Ukraine - Landesinformation

Die Ukraine war bis 1991 Teil der UdSSR. Deshalb ist es schwierig, für diesen Bereich die tatsächliche Zahl der deutschen Kriegstoten zu ermitteln, da sich das zur Verfügung stehende Datenmaterial der damaligen deutschen Wehrmacht auf das gesamte Gebiet der ehemaligen Sowjetunion bezieht. Für etwa 1,88 Millionen Kriegstote liegen namentliche Todes- oder Grabmeldungen vor, jedoch nennen Schätzungen 2,2 Millionen Tote. Dazu sind etwa 118 000 Verlustorte registriert.
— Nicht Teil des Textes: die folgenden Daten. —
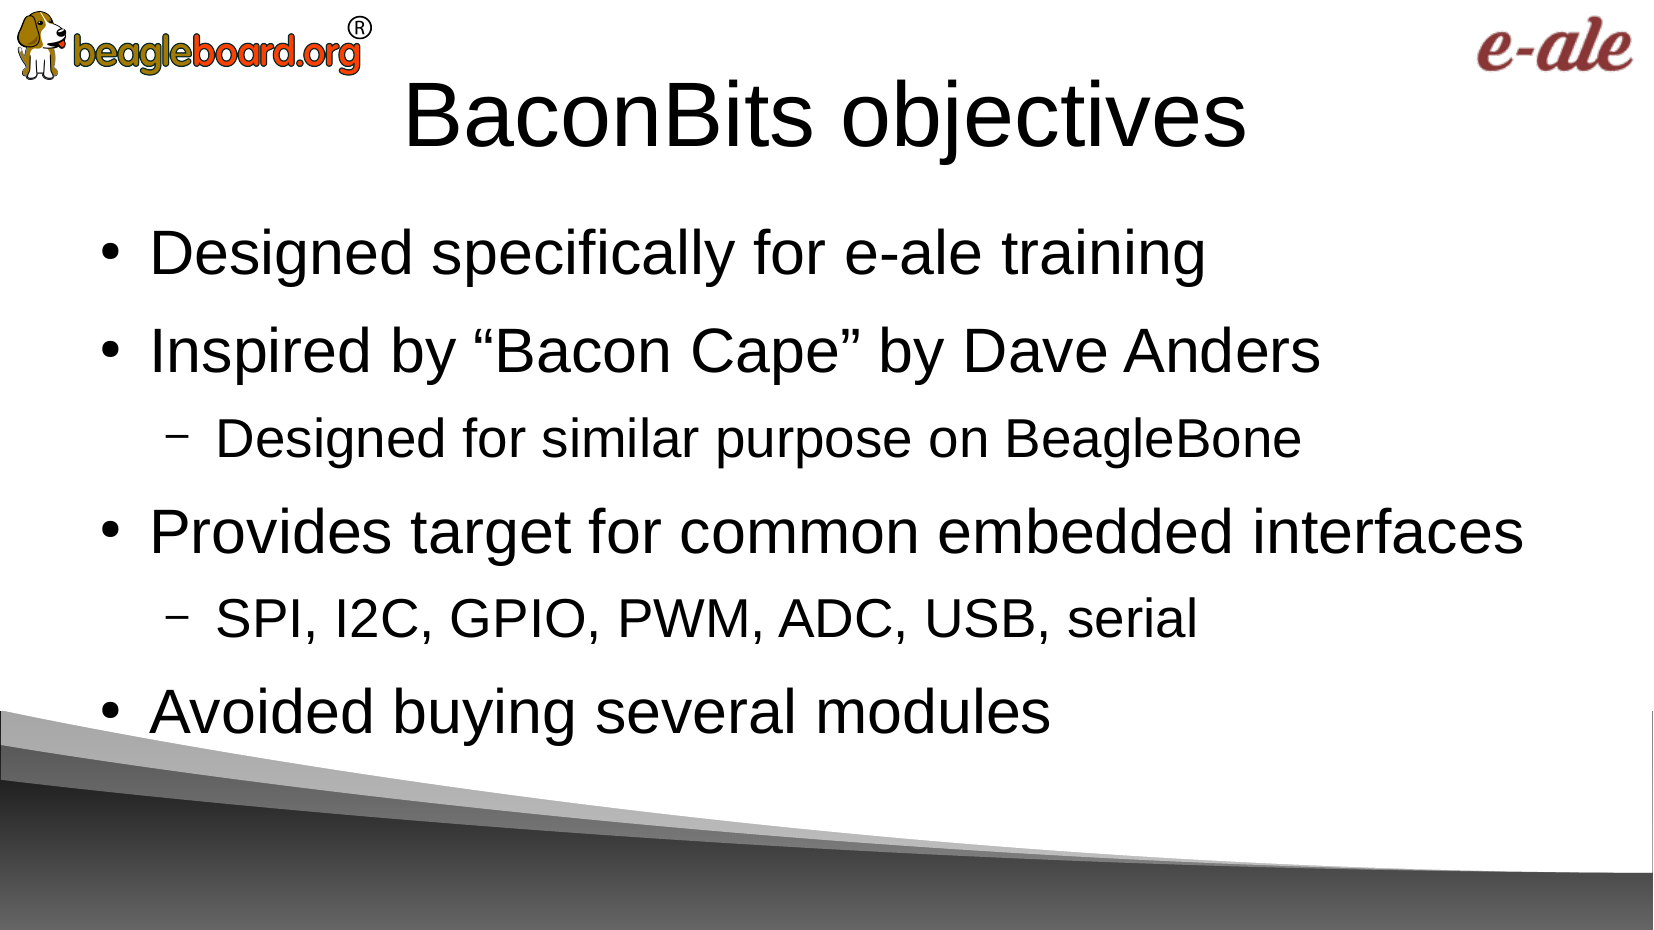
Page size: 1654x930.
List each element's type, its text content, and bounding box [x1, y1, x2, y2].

picture [17, 11, 372, 80]
title BaconBits objectives [82, 37, 1571, 193]
picture [1475, 14, 1636, 74]
list Designed specifically for e-ale training Inspired by “Bacon Cape” by Dave Anders Designed for similar purpose on BeagleBone Provides target for common embedded interfaces SPI, I2C, GPIO, PWM, ADC, USB, serial Avoided buying several modules [82, 217, 1571, 757]
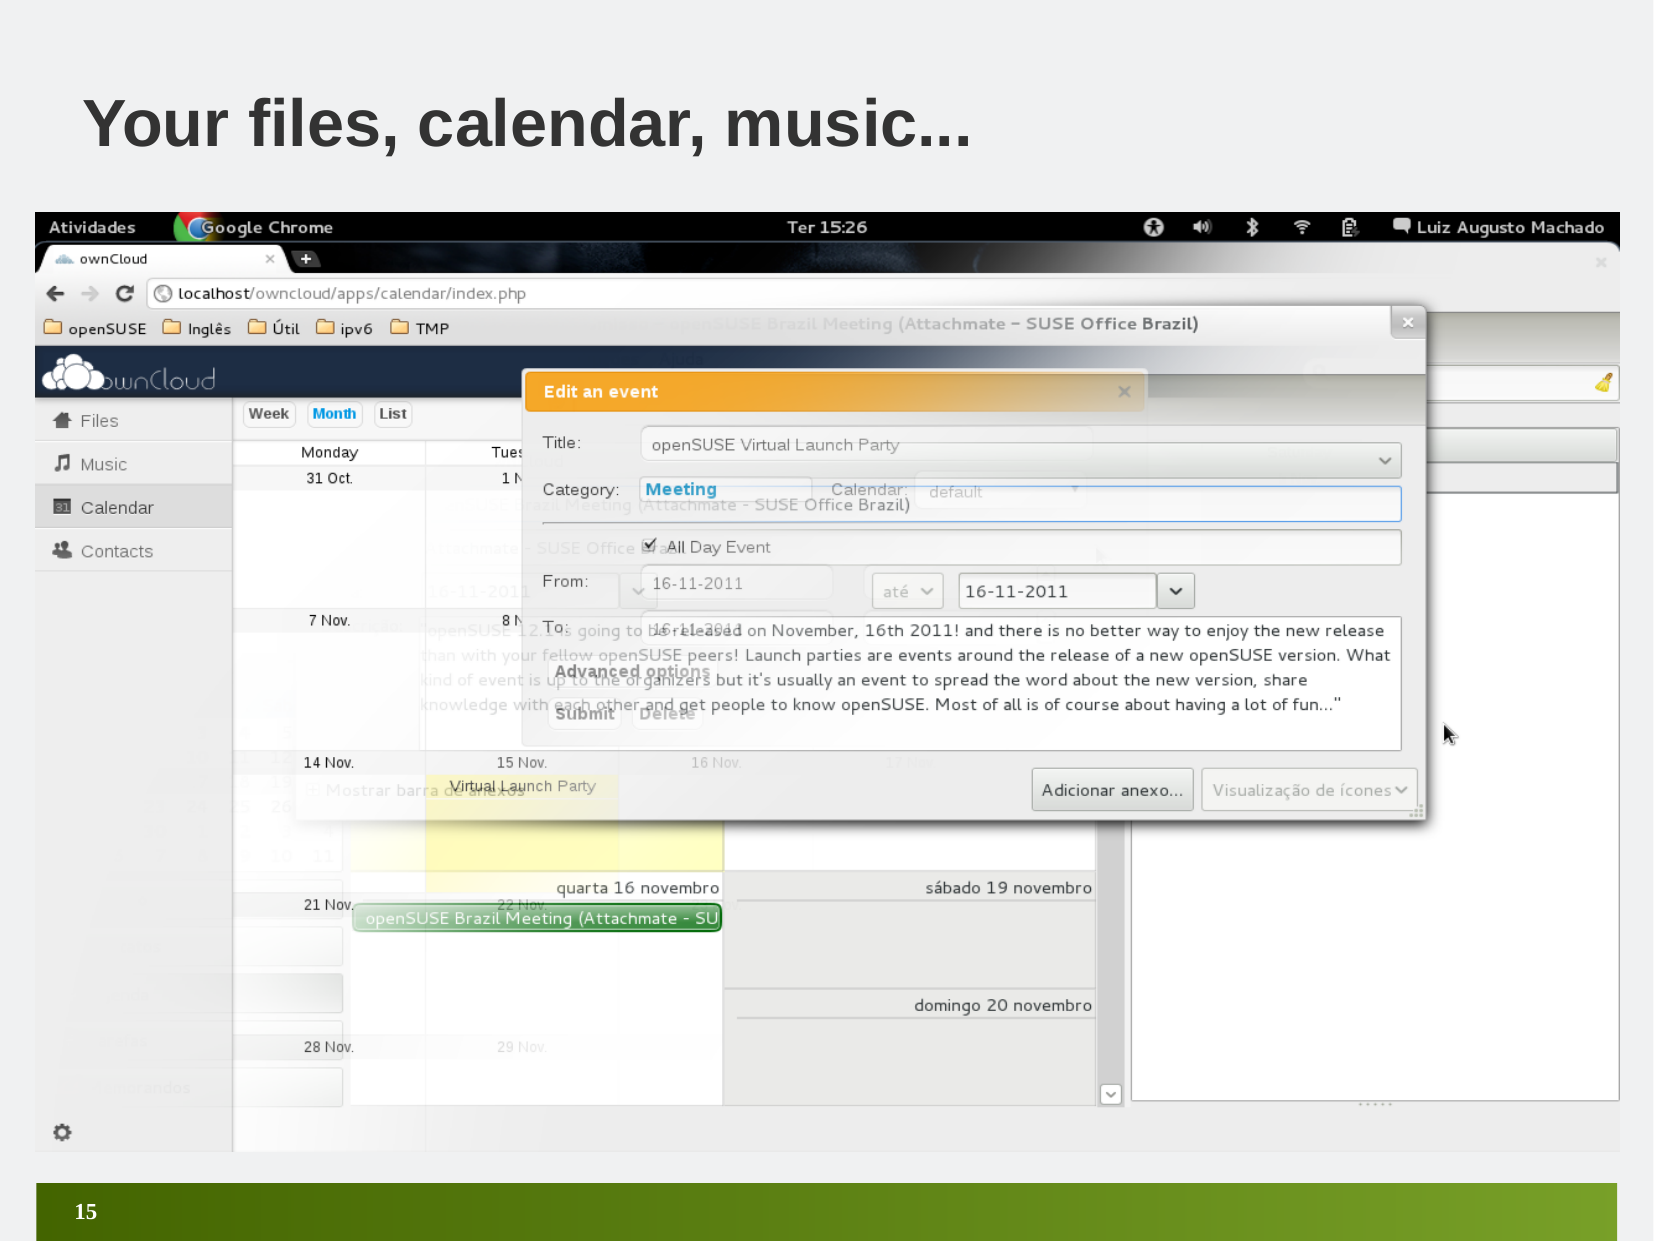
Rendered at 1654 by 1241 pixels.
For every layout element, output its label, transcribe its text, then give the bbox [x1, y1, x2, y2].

title Your files, calendar, music... [82, 49, 1571, 198]
picture [0, 0, 1654, 1241]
Durch die unerwartet große Anzahl noch aufzufindender Kriegsgefangenen- und Interniertenfriedhöfe musste man das Vorhaben, alle dieser Anlagen am jeweiligen Ort wieder herzustellen, aufgeben und sich dem Gedanken zuwenden, auch die Toten dieser Friedhöfe auf weniger große Sammelfriedhöfe zusammenzufassen.


In der Ukraine errichtete der Volksbund entsprechend seinem Planungskonzept fünf Sammelfriedhöfe für jeweils etwa 40 000 Gefallene. Die ehemaligen Soldatenfriedhöfe Shitomir-Hegewald, Saporoshje und Bronniki wurden erhalten. Auf den Sammelfriedhöfen Potelitsch und Charkow wird die Namenskennzeichnungen fortgeführt.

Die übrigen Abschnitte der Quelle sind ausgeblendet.